Still speaking about design I can attest that whether you like the styling or not, Zalman hasn’t skimped on quality. The mouse feels sturdy enough and the buttons, especially the forwards and back buttons under the thumb on the side, have a nice click action to them. Likewise the position of the mouse wheel under the thumb is actually something I could get used to, as I find flexing my thumb to scroll down the TrustedReviews homepage more comfortably than using my index finger – but maybe I’m just weird.
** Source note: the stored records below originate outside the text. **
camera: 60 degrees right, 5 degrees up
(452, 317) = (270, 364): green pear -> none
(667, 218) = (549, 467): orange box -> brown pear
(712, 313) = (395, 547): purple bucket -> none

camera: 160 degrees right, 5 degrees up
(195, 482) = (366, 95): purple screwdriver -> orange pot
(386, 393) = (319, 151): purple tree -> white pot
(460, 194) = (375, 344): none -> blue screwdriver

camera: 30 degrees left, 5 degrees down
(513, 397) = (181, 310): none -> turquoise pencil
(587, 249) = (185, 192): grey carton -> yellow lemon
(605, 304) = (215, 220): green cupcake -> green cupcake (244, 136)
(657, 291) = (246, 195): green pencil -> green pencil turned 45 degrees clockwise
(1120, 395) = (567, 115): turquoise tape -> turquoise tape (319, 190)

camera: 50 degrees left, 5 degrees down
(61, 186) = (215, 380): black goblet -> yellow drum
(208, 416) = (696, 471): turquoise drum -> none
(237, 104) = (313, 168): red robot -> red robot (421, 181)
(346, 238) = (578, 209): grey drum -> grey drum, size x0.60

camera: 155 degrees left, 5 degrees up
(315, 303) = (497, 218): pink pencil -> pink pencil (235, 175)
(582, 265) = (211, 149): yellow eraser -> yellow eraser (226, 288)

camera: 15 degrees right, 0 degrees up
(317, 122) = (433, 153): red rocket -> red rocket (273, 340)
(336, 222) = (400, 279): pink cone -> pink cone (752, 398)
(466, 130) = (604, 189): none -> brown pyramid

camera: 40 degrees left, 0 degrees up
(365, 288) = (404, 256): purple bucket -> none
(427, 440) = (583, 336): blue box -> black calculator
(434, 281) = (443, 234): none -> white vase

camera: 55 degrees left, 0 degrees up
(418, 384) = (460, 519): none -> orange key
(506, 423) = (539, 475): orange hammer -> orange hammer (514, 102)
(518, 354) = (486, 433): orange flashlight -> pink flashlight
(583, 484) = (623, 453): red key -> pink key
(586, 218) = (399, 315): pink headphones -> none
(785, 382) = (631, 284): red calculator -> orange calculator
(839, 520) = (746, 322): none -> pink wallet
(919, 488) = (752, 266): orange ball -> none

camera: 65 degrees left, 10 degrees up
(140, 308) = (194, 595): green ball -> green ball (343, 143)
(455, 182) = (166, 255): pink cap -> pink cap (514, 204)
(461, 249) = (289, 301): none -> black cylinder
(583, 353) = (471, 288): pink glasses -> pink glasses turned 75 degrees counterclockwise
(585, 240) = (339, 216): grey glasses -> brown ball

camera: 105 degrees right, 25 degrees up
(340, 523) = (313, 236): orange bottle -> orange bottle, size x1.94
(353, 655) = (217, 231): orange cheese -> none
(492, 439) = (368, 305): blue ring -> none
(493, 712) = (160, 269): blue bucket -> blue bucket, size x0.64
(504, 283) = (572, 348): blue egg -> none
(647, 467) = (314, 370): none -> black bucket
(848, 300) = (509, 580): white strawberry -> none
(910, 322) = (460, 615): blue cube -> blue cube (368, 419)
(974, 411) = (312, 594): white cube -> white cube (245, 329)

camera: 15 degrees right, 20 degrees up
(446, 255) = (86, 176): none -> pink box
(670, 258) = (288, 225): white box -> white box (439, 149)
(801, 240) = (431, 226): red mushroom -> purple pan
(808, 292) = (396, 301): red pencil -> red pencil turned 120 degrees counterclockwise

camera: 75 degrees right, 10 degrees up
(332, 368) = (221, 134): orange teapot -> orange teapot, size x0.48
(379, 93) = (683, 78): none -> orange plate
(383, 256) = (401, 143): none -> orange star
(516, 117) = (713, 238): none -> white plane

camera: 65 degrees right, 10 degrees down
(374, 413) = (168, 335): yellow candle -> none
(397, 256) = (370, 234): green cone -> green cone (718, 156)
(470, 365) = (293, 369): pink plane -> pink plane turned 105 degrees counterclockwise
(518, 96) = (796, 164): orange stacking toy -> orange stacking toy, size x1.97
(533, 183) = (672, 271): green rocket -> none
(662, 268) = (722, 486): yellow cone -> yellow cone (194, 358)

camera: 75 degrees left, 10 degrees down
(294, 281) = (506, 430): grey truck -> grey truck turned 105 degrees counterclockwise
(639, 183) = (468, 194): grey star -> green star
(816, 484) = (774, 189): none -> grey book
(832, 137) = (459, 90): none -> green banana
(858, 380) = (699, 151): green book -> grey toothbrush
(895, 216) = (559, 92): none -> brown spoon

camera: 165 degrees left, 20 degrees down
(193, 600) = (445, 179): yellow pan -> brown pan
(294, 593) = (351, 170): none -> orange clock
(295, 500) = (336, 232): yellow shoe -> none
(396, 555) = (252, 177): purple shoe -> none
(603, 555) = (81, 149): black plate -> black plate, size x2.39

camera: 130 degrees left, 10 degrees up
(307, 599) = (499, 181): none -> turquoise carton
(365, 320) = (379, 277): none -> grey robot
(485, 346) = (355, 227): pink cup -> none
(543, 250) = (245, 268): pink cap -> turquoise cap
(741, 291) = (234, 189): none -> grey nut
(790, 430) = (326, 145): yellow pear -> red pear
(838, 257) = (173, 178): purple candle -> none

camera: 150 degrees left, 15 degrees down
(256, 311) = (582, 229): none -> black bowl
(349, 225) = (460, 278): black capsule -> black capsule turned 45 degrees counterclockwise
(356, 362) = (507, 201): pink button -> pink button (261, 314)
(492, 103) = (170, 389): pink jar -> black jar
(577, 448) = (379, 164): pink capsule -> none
More fundamentally, though I should point out that having used various ‘real’ guns, including air rifles and pistols, a couple of .22 rifles and a Cadet GP, I can confidently attest that the grip on the Zalman FPSGUN is not at all like any real weapon I know of. For a start the Zalman has a slight but noticeable tilt to the left which I expect does make long term use more comfortable but feels, for want of a better word, wrong. Being objective, I expect I’m in a minority of FPS gamers (in the UK at least) in that I have actually fired a gun not made entirely of pixels, so my complaint is probably not going to be reciprocated by many.
A problem that was common to pretty much everyone who used the FPSGUN was that there doesn’t appear to be anywhere to put ones little finger. What this means is that you’re either cramping your hand slightly or leaving your finger dragging across the mouse mat. In addition, if you do have your entire hand on the mouse itself, you have no contact with the surface it’s sitting on – those gamers who like keeping their palm in contact to help with tracking won’t be pleased with this.
Overall the design of the FPSGUN is probably going to be satisfactory for what I see as its target audience: mid-teenage FPS gamers. Notably their hands will actually fit the grip, which was too small for all of us in the office to use comfortably, and as they probably don’t get out enough even those living in London aren’t going to have held a real gun (at least I hope not) and thus find themselves annoyed by how unlike one Zalman’s imitation feels to use.
When it comes to actually using the mouse things become a bit more interesting and the phrase ‘mixed bag’ definitely comes to mind. Aside from those of you who spend more time on MSN and in chat-rooms than is healthy a large proportion of the time spent at a computer is probably spent wielding a mouse of some description. It’s therefore important to get a mouse that feels comfortable for desktop use. Alas, the Zalman FPSGUN is not such a device. Now, before I lambast it for this I will re-emphasise that it is of course a gaming mouse and thus judging it for desktop use could be considered unfair, but I would also then have to point out that every other gaming mouse we’ve tested has been equally good for day-to-day use.
Trying to use the FPSGUN in Paint Shop Pro X2, for example, proved a near impossible task and trying to navigate TrustedReviews’ admin engine proved more taxing than I could handle, so out came my regular old Razer Copperhead – my gaming mouse of choice when at home (because obviously I don’t game at work being the ethical sort I am). Anyway, there’s my proviso, don’t expect to be able to use this mouse outside of games because you will clearly be driven mad. That said; it’s on to the FPSGUN’s more natural territory.